Título: O luxo e a glória que ficaram no passado
Autor: Mariana Barbosa
Fonte: O Estado de São Paulo, 13/03/2005, Economia, p. B12

Quando completou 50 anos, em 1977, a Varig exibia títulos assombrosos. Era a maior empresa privada brasileira, a maior empresa aérea privada fora dos Estados Unidos e, comparada às 11 maiores empresas aéreas americanas, ficava em segundo lugar em rentabilidade. Comparada às maiores do mundo, ficava na quinta posição. Nessa época, a Varig voava em velocidade de cruzeiro, dominando o mercado aéreo brasileiro, com mais da metade dos vôos domésticos e praticamente 100% dos internacionais. À frente da empresa não havia nenhum sinal da louca montanha russa financeira que chacoalharia a companhia a partir da década de 90. Nos últimos dez anos, a empresa, com seus prejuízos contínuos, tornou-se só uma sombra do que foi no passado.

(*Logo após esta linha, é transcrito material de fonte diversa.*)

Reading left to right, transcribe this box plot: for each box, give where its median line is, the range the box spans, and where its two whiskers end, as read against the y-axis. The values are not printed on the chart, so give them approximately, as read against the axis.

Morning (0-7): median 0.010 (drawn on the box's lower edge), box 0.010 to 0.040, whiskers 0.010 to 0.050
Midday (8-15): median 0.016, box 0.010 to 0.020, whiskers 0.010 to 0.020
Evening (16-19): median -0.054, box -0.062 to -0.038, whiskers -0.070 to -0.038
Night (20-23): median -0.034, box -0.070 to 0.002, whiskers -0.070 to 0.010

"A Varig enfrentou dois problemas sérios, um de raiz econômica, com congelamento de tarifas, crise cambial e altas taxas de juros, e o outro de natureza competitiva", avalia André Castellini, sócio e analista em aviação da consultoria Bain&Company.

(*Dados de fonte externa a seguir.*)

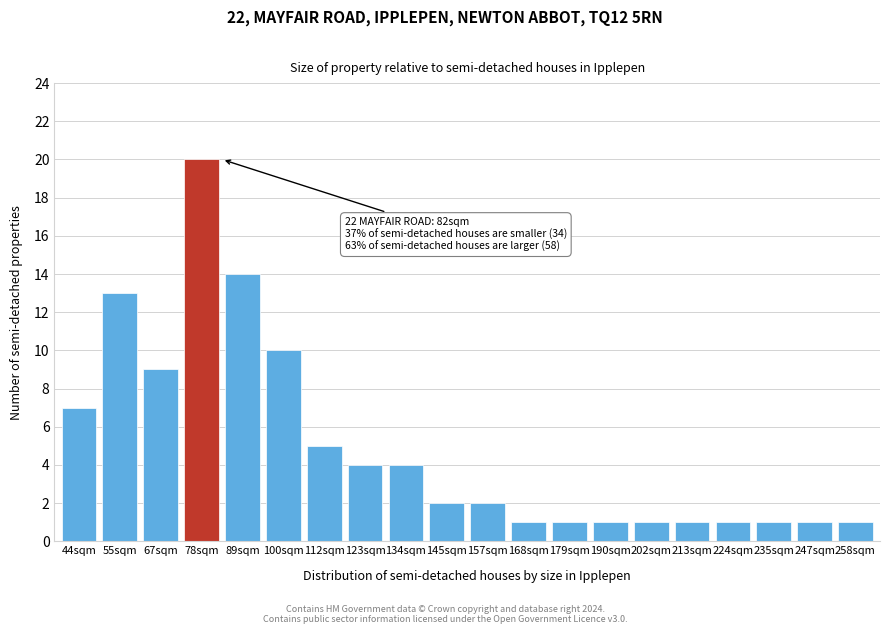

Reading left to right, extract all data points from this chart.

44sqm=7	55sqm=13	67sqm=9	78sqm=20	89sqm=14	100sqm=10	112sqm=5	123sqm=4	134sqm=4	145sqm=2	157sqm=2	168sqm=1	179sqm=1	190sqm=1	202sqm=1	213sqm=1	224sqm=1	235sqm=1	247sqm=1	258sqm=1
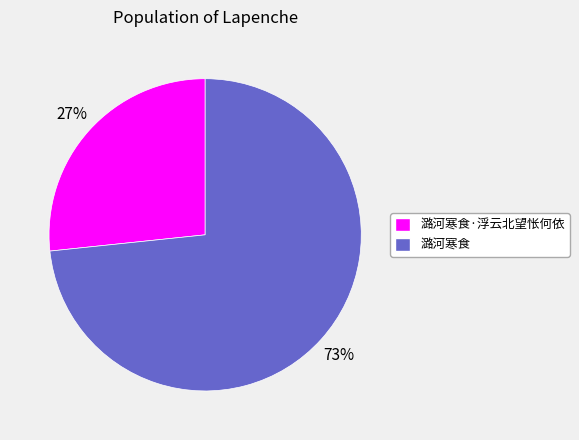

Is 潞河寒食 the majority of the pie?

Yes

"A Varig sempre foi uma empresa monopolista, que não soube avaliar direito a concorrência. Subestimou concorrentes, que julgava inferiores, como a TAM, e, mais recentemente, a Gol." A Varig, segundo o analista, também foi vítima do mesmo mal que acabou com empresas gigantescas do passado, como a PanAm e TWA: a falta de eficiência.

Fundada por um imigrante alemão no Rio Grande do Sul, a Varig foi a primeira empresa aérea brasileira. Seu primeiro vôo, realizado num hidroavião alemão Dornier-Wall batizado como Atlântico e com capacidade para nove passageiros, ligava Porto Alegre, Pelotas e Rio Grande. Em 1942, fez o primeiro vôo internacional, entre Porto Alegre e Montevidéu.

Mas o grande salto viria treze anos depois, em 1955, quando a Varig inaugurou a primeira ligação entre o Brasil e Nova York, com o avião Lockheed Super Constellation. Esse vôo inaugurou a era das viagens de luxo na Varig. Os aviões tinham mordomias como mesas de carteado, poltronas reclináveis como as das classes executivas de hoje e até janelas panorâmicas.

Em pouco tempo, Varig dominou a ligação entre a América do Sul e Nova York com um vôo que ia até Montevidéu e Buenos Aires. Uma concorrente sua, a Real, usava aviões parecidos na ligação com os países andinos, México e Los Angeles. A PanAir, outro dinossauro da aviação nacional, voava entre Brasil e Europa.

EXPANSÃO POLÊMICA

Na década de 60, tomada de uma fúria expansionista e com a ajuda do governo federal, a Varig absorveu, de forma polêmica, a Real e a PanAir, seus funcionários e linhas. Passou a ser a grande potência da aviação brasileira, com vôos para a Europa, Estados Unidos, Japão e América do Sul.

Na época, já operava com jatos como o Caravelle e o Boeing 707 - o Sucatão que servia à Presidência da República é um fóssil voador dessa época. Depois foi a vez de engolir a Cruzeiro do Sul, em 1975.

A Varig tornou-se referência internacional de conforto e qualidade, padrão que hoje já não consegue manter. Foi a única empresa brasileira a ter Jumbos, os Boeing 747, na frota. Nos anos 80, chegou a ter 30 mil funcionários.

Além de um serviço de produção de refeições e manutenção excepcionais, até o início dos anos 90 fazia coisas inimagináveis para uma companhia aérea. Tinha uma divisão para esterilizar fones de ouvido usados nos aviões e outra para montar monitores, terminais e impressoras de computadores.

Pouco desse brilho sobrou hoje, com as passagens de aviões transformadas em commodities. "A Varig perdeu espaço no mercado doméstico, o mais rentável, e sem isso começou a ter sérias dificuldades para manter sua pesada estrutura internacional", diz Castellini, da Bain&Company."É uma empresa que não suporta mais manter disputas tarifárias de forma sustentável."